Stored data entries:
━━━━━━━━━━━━━━━━━━━━━━━━━━━━━━

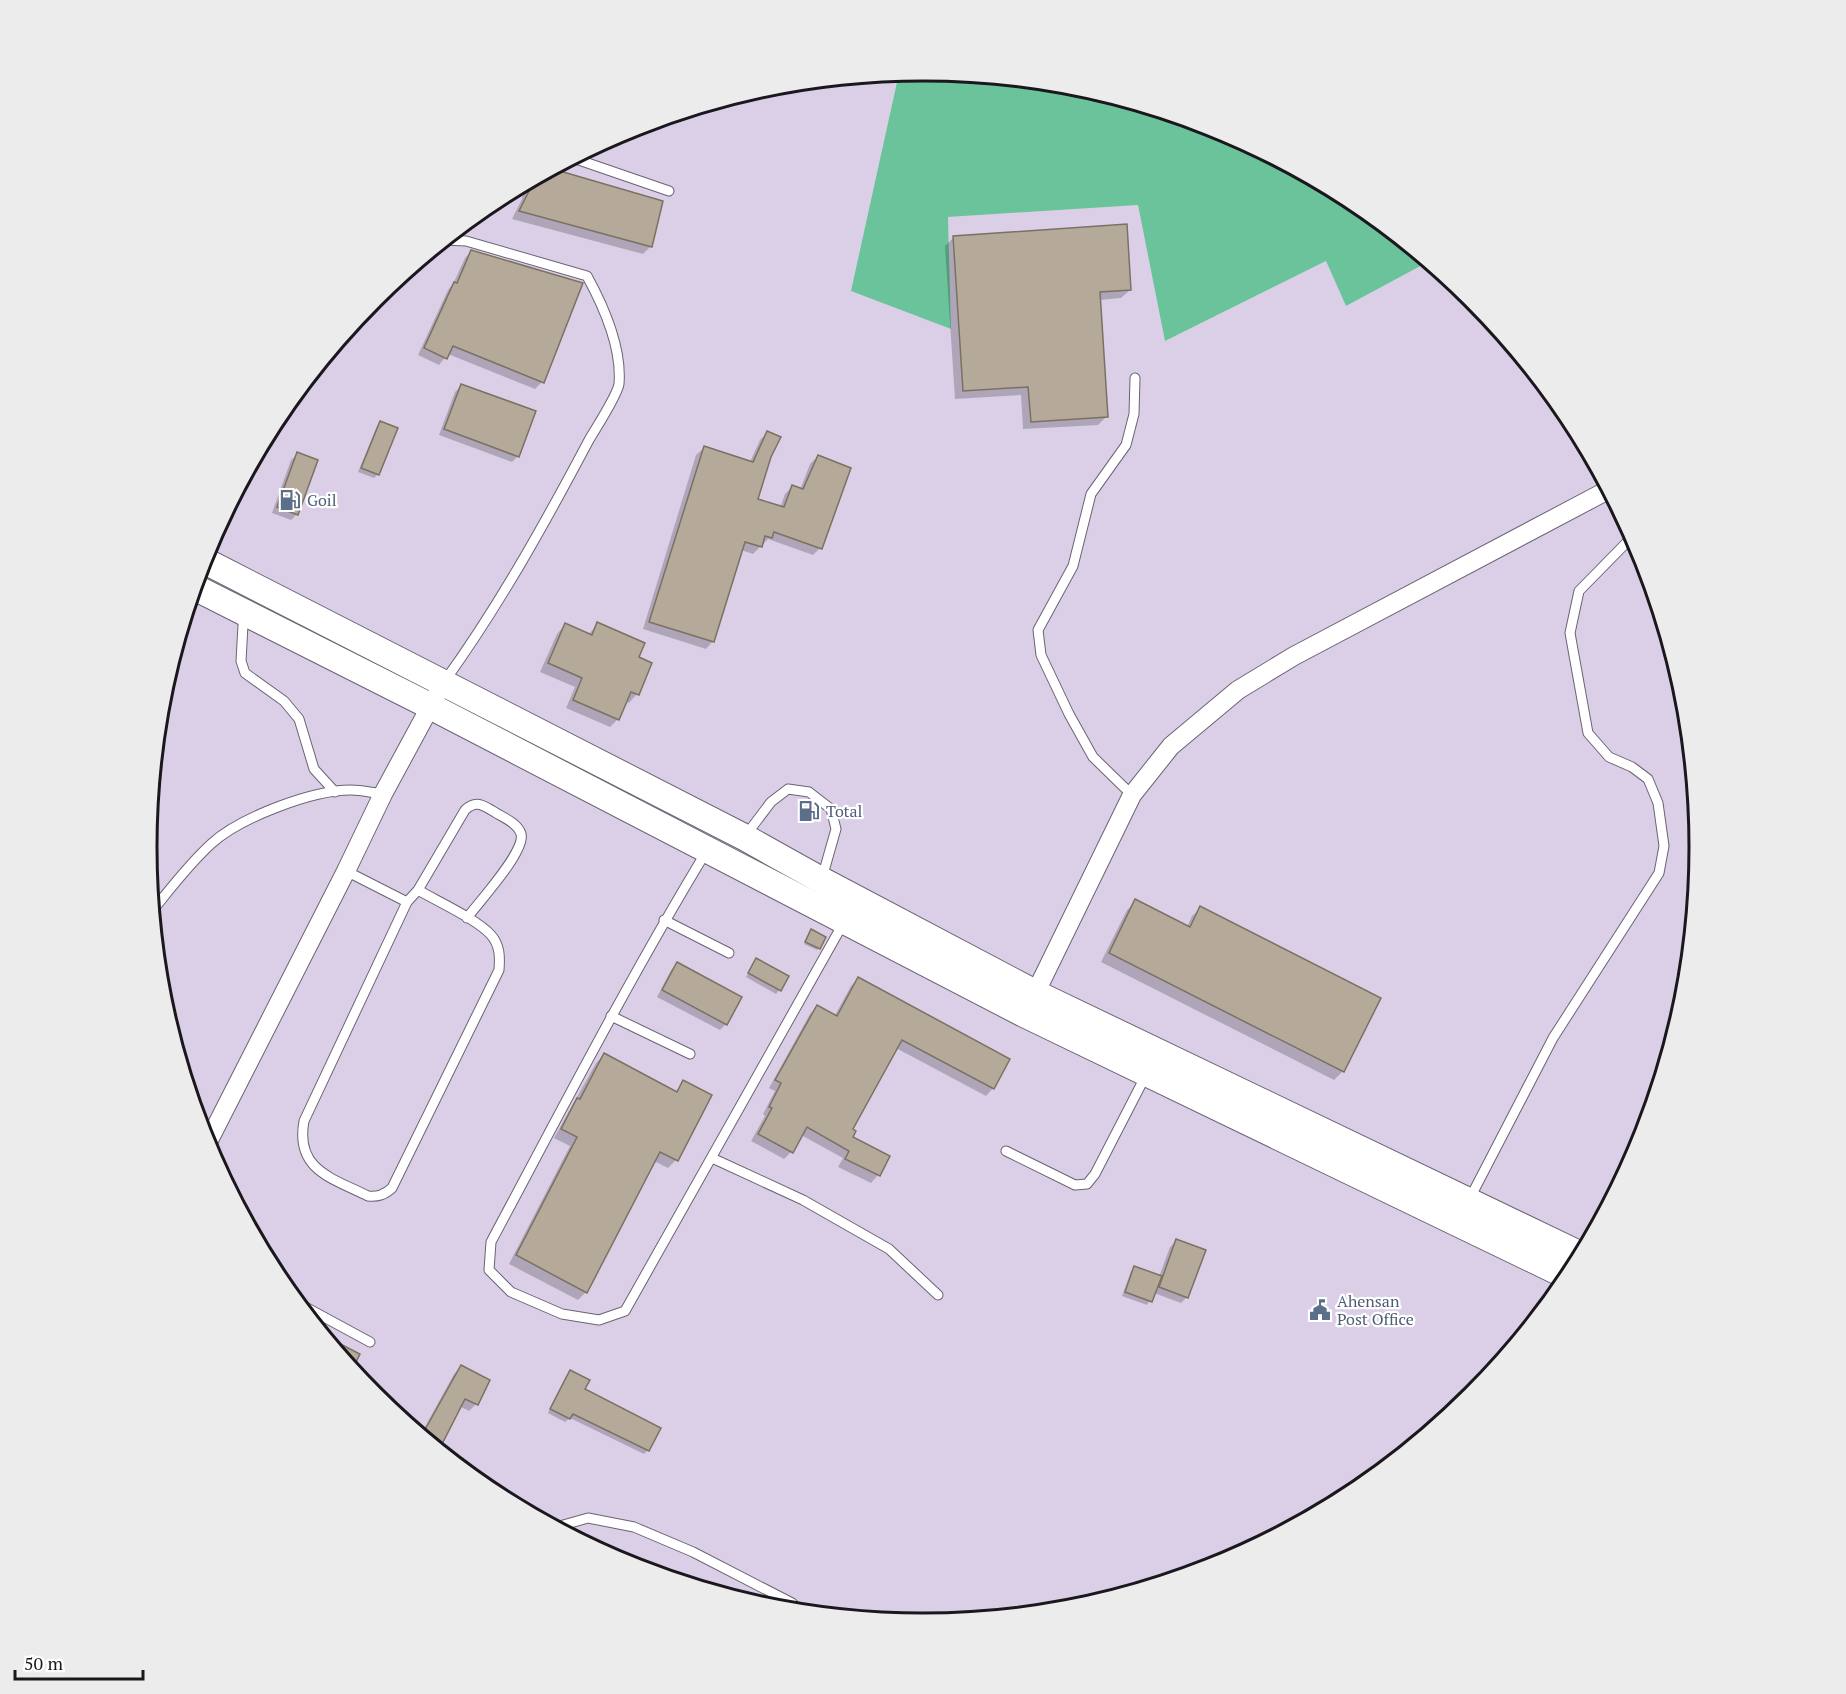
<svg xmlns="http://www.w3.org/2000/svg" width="1846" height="1694" viewBox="0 0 1846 1694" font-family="'PT Serif',serif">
<rect width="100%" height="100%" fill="#e5dcee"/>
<polygon fill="#dbcfe8" points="899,73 852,291 951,329 948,217 1138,205 1165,341 1326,261 1346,306 1426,263 1424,259 1472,298 1569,416 1641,550 1685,696 1699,847 1685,999 1640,1144 1568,1279 1472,1396 1354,1493 1220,1565 1074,1609 923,1623 771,1609 626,1564 491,1492 374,1396 277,1278 205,1144 161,998 147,847 161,695 206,550 278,415 374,298 492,201 626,129 772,85"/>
<polygon fill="#6ac39b" points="923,71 1075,85 1220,130 1355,202 1424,259 1426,263 1346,306 1326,261 1165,341 1138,205 948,217 951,329 851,291 899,73"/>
<g fill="#0003">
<polygon points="551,170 661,202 651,246 643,254 512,219 522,199 525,183"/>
<polygon points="954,237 1130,290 1121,298 1099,300 1107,416 1098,425 1023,429 1021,395 955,399 945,246"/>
<polygon points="472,251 542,382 535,389 448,354 439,365 418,355 448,290 453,284 465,258"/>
<polygon points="461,386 518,456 512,462 439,435 455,392"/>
<polygon points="380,423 378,474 374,478 358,472 377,426"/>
<polygon points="768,432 770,456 756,500 780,508 785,494 792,487 800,490 810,464 818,456 820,548 813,555 768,539 753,554 741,550 713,641 706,649 643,629 696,455 704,448 750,462 760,440"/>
<polygon points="298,454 297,514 291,520 272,513 291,460"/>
<polygon points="598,624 637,658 651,663 637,694 629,703 626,701 618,719 610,727 566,708 575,687 540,672 557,634 565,625 588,635"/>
<polygon points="1136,901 1187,927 1192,916 1201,908 1343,1071 1334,1080 1101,962 1127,910"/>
<polygon points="810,933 824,938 817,950 804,944"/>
<polygon points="757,959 779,990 776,994 746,977"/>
<polygon points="677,964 726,1024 720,1030 657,997 671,970"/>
<polygon points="858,979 1008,1059 993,1088 986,1096 896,1048 851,1130 851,1138 888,1156 878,1175 871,1183 838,1167 843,1158 801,1135 791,1152 784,1159 751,1141 765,1116 763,1114 775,1091 769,1088 810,1014 817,1007 834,1017 851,986"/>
<polygon points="604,1055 675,1092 684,1082 676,1160 668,1168 654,1161 586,1292 578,1300 509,1264 570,1146 554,1138 596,1063"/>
<polygon points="1176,1241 1187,1297 1181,1303 1154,1293 1147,1305 1122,1296 1131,1271 1135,1268 1159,1277 1170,1247"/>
<polygon points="461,1367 488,1381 476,1404 469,1411 459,1406 438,1449 421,1434 454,1374"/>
<polygon points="570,1372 583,1390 648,1450 644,1454 570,1418 565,1422 548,1413 566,1376"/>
</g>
<g fill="#b5aa9a" stroke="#7b7162" stroke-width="1.5">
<polygon points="553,169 663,201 652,247 519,211 530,189 532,180"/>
<polygon points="1127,224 1131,290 1100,292 1108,417 1031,422 1028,387 963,391 953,236"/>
<polygon points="471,250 583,283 544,383 453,346 447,359 424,348 454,282 457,283"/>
<polygon points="461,384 536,411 519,457 444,429"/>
<polygon points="380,421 398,428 379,475 361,468"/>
<polygon points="767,431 781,437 771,457 758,499 784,507 792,485 803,489 818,455 851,468 822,549 774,532 772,538 765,536 762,547 745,542 714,642 649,622 704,446 753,462"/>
<polygon points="297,452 318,460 298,515 277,507"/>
<polygon points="597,622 645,643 639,657 652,663 639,695 631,692 619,720 573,700 582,678 548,663 565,623 592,635"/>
<polygon points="1135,899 1190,927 1200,906 1381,998 1344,1072 1109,953"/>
<polygon points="811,929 826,937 820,949 805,942"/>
<polygon points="756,958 789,976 781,991 748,973"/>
<polygon points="677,962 742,997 727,1025 662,990"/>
<polygon points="858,977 1010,1059 994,1089 902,1040 853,1129 856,1131 853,1137 890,1156 880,1176 845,1159 849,1151 807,1127 793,1153 758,1134 772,1108 769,1107 781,1083 775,1080 817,1005 837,1016"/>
<polygon points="604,1053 677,1092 683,1080 712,1095 678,1161 660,1152 587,1293 516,1255 577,1137 561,1129 577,1098 580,1099"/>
<polygon points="1176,1239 1206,1250 1188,1298 1159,1287"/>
<polygon points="1134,1266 1162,1276 1152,1302 1125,1292"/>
<polygon points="325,1336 360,1354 352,1370"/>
<polygon points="461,1365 490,1380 478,1405 465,1399 439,1450 422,1435"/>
<polygon points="570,1370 590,1380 585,1389 661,1428 649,1451 573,1414 570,1419 550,1409"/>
</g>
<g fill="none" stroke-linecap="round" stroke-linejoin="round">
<defs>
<g id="service">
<polyline points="573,158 669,191"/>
<polyline points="247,615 243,625 241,661 245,673 284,701 299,719 314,769 335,792"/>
<path d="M444,682c55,-76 101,-159 145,-242 7,-12 28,-44 30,-56 3,-36 -15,-77 -32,-108l-121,-35 -22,-1"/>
<polyline points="1132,795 1093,757 1069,714 1041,655 1038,630 1073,566 1091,494 1126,445 1134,414 1135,378"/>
<polyline points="746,835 771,802 788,789 809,792 831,809 836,829 822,878"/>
<path d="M706,852c-77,127 -145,259 -215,390l-2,28 22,22 51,22 37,6 26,-9 219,-389"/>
<polyline points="346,871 407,902"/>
<path d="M418,890c19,11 60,30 73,45 9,10 9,22 8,35l-107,218c-8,7 -14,9 -24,8 -36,-18 -73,-26 -64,-75l103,-219 11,-12 47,-80c11,-10 17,-5 28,1 9,6 25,12 28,23 5,17 -43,69 -54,84"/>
<path d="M153,910c18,-22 36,-46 58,-66 28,-26 101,-54 140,-54 11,0 22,3 32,4"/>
<polyline points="664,920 729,953"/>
<polyline points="611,1016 690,1054"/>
<polyline points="1006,1151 1075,1185 1087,1184 1095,1174 1146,1075"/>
<polyline points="712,1158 803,1200 889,1249 938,1295"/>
<polyline points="1469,1200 1553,1038 1659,873 1664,846 1658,803 1648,779 1632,767 1609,757 1588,733 1570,633 1579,591 1633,536"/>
<polyline points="298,1303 370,1342"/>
<polyline points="556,1527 588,1518 634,1527 693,1552 792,1603 800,1611"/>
</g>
<g id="minor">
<polyline points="1031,1002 1132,795 1171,746 1238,690 1294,656 1608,490"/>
<polyline points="206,1146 346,871 383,794 436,696"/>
</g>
<g id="secondary">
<polyline points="203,560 744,837 821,880 1035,993 1581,1255"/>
<polyline points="194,587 430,706 1024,1014 1569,1277"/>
</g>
</defs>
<use href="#service" stroke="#6b6373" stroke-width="11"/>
<use href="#minor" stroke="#6b6373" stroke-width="20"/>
<use href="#secondary" stroke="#6b6373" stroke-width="28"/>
<use href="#service" stroke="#fff" stroke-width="9"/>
<use href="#minor" stroke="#fff" stroke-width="18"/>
<use href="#secondary" stroke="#fff" stroke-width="26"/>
</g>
<defs>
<symbol id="fuel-bare" viewBox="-9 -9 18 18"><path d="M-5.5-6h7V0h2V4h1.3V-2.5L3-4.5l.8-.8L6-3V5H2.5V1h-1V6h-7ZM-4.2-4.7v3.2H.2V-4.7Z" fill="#5c6f8a" stroke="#fff" stroke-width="2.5" paint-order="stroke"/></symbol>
<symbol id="civic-bare" viewBox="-9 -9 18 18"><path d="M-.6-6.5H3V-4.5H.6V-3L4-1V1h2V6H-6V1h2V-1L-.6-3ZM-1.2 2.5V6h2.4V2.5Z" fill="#5c6f8a" stroke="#fff" stroke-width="2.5" paint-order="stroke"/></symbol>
</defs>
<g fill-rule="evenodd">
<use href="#fuel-bare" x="275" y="485" width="30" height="30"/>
<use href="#fuel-bare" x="794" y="796" width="30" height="30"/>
<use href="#civic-bare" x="1305" y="1295" width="30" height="30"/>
</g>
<g text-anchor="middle" stroke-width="4.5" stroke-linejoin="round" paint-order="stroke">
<g font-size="16" fill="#4e5e75" stroke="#fff" text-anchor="start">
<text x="307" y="506">Goil</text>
<text x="826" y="817">Total</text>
<text x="1337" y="1307">Ahensan<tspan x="1337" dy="18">Post Office</tspan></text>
</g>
</g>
<path d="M0 0H1846V1694H0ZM157 847a766 766 0 1 1 1532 0a766 766 0 1 1-1532 0Z" fill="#edeced" fill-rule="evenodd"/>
<path fill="none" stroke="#1a171d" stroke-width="3" d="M157 847a766 766 0 1 1 1532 0a766 766 0 1 1-1532 0Z"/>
<path d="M15 1670v9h128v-9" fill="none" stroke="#1a171d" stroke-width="3"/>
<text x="24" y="1670" font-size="18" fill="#1a171d" stroke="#ffffff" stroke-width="4.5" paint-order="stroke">50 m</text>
</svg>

━━━━━━━━━━━━━━━━━━━━━━━━━━━━━━

▶ _WORK ORDER_: How many lines in the records include "round"? Answer with the number alone.

▶ _TASK SOLUTION_: 2